Sem dúvida a história preocupa-me, embora seja mais certo dizer que o que
realmente me preocupa é o Passado, e sobretudo o destino da onda que se quebra
na praia, a humanidade empurrada pelo tempo e que ao tempo sempre regressa,
levando consigo, no refluxo, uma partitura, um quadro, um livro ou uma
revolução. Por isso prefiro falar mais de vida do que de literatura, sem
esquecer que a literatura está na vida e que sempre teremos perante nós a
ambição de fazer da literatura vida.
Este encontro autor e leitor tem
por título A Estátua e a Pedra, e,
para cumprir o programa que me propus, não tenho outro remédio senão regressar
ao problema de se sou ou não sou romancista histórico. Alexandre Herculano, o
grande historiador português do século XIX, dedicou-se também a escrever
romances históricos (O Monge de Cister,
Eurico o Presbítero e O Bobo),
romances que hoje não são fáceis de ler porque estão escritos com um estilo
muito denso, lento, com demasiada frequência sobrecarregados de um retórica
romântica dificilmente suportável. De toda a forma, são livros cujo
conhecimento é imprescindível se nos referimos á literatura portuguesa do
século XIX. No caso de Alexandre Herculano pode-se dizer que a sua obra
literária foi uma consequência direta do seu trabalho de historiador.

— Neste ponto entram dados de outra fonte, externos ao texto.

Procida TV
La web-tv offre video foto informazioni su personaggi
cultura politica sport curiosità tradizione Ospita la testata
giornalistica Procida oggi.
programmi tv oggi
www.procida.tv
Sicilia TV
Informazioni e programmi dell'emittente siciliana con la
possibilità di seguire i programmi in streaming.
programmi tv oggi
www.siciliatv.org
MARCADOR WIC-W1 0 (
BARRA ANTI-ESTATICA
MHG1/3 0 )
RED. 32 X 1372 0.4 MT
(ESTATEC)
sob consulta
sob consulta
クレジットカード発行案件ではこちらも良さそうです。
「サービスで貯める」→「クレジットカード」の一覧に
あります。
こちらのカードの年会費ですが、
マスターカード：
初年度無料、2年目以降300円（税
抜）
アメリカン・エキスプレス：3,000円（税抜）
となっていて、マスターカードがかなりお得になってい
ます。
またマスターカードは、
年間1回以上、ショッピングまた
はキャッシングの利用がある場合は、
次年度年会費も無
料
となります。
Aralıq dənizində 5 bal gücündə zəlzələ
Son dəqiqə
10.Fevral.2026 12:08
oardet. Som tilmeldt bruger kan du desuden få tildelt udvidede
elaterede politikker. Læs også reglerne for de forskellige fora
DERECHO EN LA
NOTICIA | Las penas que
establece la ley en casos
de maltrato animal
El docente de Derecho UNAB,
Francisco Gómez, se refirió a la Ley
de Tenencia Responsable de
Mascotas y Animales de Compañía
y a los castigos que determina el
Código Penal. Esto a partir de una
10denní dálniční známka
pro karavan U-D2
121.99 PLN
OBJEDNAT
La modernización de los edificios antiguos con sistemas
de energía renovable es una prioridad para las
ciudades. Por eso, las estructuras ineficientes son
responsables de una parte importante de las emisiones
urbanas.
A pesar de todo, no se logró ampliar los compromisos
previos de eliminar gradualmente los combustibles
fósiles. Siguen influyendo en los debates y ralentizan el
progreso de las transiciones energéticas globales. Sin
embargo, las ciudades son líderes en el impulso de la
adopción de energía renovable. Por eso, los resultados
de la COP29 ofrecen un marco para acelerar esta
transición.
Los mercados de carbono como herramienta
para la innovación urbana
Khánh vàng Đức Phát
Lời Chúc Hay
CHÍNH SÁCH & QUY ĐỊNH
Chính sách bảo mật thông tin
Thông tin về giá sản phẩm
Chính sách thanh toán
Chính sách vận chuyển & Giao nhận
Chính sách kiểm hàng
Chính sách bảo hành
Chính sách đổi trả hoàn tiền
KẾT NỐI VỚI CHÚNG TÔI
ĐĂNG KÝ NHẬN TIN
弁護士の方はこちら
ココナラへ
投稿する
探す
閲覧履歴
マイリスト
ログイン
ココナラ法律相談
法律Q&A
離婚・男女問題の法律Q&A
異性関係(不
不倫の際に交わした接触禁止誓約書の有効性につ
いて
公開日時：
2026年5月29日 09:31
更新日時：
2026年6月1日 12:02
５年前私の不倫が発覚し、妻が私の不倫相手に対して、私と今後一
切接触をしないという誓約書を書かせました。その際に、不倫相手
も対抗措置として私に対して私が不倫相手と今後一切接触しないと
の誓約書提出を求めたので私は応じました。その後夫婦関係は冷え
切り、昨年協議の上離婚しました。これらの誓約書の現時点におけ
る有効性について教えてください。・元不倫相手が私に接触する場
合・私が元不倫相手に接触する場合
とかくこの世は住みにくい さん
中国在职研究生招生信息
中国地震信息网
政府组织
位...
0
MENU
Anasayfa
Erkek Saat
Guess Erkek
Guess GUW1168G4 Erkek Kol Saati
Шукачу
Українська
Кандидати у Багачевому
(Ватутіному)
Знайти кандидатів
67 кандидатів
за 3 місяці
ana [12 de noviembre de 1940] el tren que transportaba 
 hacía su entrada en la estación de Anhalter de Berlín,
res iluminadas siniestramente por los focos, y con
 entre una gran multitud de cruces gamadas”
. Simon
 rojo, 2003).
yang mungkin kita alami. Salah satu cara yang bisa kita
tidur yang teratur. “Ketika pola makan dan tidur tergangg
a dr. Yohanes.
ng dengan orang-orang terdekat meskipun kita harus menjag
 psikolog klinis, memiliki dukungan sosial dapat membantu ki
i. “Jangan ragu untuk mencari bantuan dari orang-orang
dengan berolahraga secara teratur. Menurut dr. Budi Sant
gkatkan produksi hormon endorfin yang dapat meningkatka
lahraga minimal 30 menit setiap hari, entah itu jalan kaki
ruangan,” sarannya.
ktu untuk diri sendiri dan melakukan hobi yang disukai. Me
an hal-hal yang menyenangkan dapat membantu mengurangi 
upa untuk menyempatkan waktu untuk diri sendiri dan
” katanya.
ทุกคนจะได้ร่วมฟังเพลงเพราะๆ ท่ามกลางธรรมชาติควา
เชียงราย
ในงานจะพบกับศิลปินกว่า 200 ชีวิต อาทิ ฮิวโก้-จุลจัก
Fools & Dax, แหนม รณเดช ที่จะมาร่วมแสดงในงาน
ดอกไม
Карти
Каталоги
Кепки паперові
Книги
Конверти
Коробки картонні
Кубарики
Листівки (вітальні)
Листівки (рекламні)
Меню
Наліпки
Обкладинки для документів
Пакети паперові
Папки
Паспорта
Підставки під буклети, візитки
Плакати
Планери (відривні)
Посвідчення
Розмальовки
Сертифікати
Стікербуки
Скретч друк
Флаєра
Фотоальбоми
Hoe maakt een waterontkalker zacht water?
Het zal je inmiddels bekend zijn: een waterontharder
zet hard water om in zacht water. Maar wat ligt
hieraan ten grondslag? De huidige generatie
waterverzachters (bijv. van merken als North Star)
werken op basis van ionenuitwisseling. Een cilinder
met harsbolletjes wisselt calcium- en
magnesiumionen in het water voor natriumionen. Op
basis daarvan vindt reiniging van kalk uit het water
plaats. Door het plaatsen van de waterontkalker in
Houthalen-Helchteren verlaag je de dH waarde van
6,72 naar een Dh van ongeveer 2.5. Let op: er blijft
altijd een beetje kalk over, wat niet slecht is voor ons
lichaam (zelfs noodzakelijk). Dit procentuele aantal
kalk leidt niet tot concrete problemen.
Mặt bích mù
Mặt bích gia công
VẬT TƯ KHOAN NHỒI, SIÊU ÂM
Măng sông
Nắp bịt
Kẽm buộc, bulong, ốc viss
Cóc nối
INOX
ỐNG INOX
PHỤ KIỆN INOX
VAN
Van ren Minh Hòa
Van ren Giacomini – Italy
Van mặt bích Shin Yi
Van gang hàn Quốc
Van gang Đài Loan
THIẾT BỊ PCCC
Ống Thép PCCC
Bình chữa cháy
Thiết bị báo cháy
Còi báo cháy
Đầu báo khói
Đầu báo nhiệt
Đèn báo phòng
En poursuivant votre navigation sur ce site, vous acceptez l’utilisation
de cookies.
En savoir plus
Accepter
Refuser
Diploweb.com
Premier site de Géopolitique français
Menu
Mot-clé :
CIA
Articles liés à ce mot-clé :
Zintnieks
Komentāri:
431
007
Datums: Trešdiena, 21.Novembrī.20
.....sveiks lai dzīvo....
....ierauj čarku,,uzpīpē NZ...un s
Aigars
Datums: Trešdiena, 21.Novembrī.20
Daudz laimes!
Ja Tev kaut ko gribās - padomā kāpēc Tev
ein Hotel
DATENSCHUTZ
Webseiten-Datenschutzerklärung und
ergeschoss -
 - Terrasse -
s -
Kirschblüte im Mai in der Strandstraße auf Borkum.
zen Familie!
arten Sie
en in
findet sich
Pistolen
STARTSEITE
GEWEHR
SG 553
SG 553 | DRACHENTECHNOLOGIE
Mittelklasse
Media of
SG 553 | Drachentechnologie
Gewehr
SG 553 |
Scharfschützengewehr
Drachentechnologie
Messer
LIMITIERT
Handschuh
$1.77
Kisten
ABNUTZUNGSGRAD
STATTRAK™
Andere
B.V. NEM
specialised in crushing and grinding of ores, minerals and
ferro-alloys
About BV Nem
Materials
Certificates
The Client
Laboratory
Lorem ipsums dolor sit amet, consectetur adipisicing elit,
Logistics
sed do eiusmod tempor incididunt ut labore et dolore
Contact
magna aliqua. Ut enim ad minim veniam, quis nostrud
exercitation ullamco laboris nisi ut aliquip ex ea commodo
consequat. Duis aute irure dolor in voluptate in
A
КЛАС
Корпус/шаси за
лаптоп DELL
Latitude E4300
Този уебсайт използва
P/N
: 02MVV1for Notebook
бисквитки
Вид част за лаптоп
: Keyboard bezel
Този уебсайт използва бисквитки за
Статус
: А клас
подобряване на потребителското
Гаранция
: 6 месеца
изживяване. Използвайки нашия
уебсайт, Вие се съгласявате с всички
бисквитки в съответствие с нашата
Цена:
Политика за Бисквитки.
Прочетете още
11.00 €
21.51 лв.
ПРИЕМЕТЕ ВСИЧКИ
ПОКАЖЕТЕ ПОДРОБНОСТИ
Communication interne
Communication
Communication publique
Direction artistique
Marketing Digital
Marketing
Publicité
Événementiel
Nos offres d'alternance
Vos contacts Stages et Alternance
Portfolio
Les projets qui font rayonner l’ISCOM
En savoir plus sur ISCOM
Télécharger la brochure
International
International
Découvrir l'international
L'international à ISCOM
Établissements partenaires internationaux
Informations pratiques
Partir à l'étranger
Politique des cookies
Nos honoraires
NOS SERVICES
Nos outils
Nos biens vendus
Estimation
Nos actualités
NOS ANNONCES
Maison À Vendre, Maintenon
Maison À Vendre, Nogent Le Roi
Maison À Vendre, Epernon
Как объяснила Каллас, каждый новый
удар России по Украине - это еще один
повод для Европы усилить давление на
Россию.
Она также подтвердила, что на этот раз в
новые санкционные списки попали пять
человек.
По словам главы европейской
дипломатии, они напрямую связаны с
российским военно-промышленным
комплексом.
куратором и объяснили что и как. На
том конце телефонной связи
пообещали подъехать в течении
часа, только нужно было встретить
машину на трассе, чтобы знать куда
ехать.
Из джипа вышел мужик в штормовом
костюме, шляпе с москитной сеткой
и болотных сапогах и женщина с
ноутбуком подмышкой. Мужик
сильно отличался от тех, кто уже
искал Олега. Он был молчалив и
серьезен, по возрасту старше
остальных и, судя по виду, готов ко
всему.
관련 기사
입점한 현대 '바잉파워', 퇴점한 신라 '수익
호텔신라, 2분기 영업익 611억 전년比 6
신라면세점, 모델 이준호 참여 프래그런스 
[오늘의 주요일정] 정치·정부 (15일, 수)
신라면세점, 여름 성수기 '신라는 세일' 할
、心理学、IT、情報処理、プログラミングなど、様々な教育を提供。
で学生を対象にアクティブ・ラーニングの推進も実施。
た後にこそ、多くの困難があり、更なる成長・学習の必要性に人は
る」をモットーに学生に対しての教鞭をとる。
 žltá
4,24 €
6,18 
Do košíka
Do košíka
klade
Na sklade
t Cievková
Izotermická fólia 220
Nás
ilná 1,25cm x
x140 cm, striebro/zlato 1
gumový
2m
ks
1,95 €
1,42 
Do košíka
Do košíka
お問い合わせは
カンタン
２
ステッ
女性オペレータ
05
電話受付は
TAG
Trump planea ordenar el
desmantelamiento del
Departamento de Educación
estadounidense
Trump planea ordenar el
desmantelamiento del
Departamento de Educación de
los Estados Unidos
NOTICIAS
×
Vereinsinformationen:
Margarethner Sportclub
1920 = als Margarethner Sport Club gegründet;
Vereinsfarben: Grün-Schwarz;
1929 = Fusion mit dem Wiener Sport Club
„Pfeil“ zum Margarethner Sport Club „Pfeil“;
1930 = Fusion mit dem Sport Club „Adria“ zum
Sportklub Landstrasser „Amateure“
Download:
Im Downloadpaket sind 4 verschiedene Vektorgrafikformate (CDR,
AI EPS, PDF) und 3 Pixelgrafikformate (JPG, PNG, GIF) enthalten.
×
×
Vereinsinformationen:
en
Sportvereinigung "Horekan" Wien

Detenhamo-nos agora num outro autor português, mais tardio, muito menos
importante, produto de outra formação, para não dizer que não teve nenhuma.
Falemos então deste que está aqui, sem estabelecer qualquer tipo de comparação.
Tendo eu começado a minha vida literária muito cedo, uma vez que aos vinte e
cinco anos publiquei um romance que se não era bom tão-pouco era mau, só vinte
anos depois voltei a publicar um livro, facto que, por certo, induziu algumas
pessoas de boa vontade a perguntar-se se o autor decidiu ficar calado durante
anos para ganhar experiências vitais que depois podia trasladar para a
literatura. Obviamente respondo que não, que ninguém tem a certeza de viver
mais vinte anos. Seria absurdo dizer: «Vou agora esperar vinte anos», como se
os tivéssemos garantidos, «para, depois disso, começar a escrever com mais
rigor e seriedade». Não foi assim, e de resto toda a minha vida foi feita sem
planos, sem projetos, sem estratégias, sem definir caminhos para chegar a
determinados objetivos. Na vida, mas também na literatura.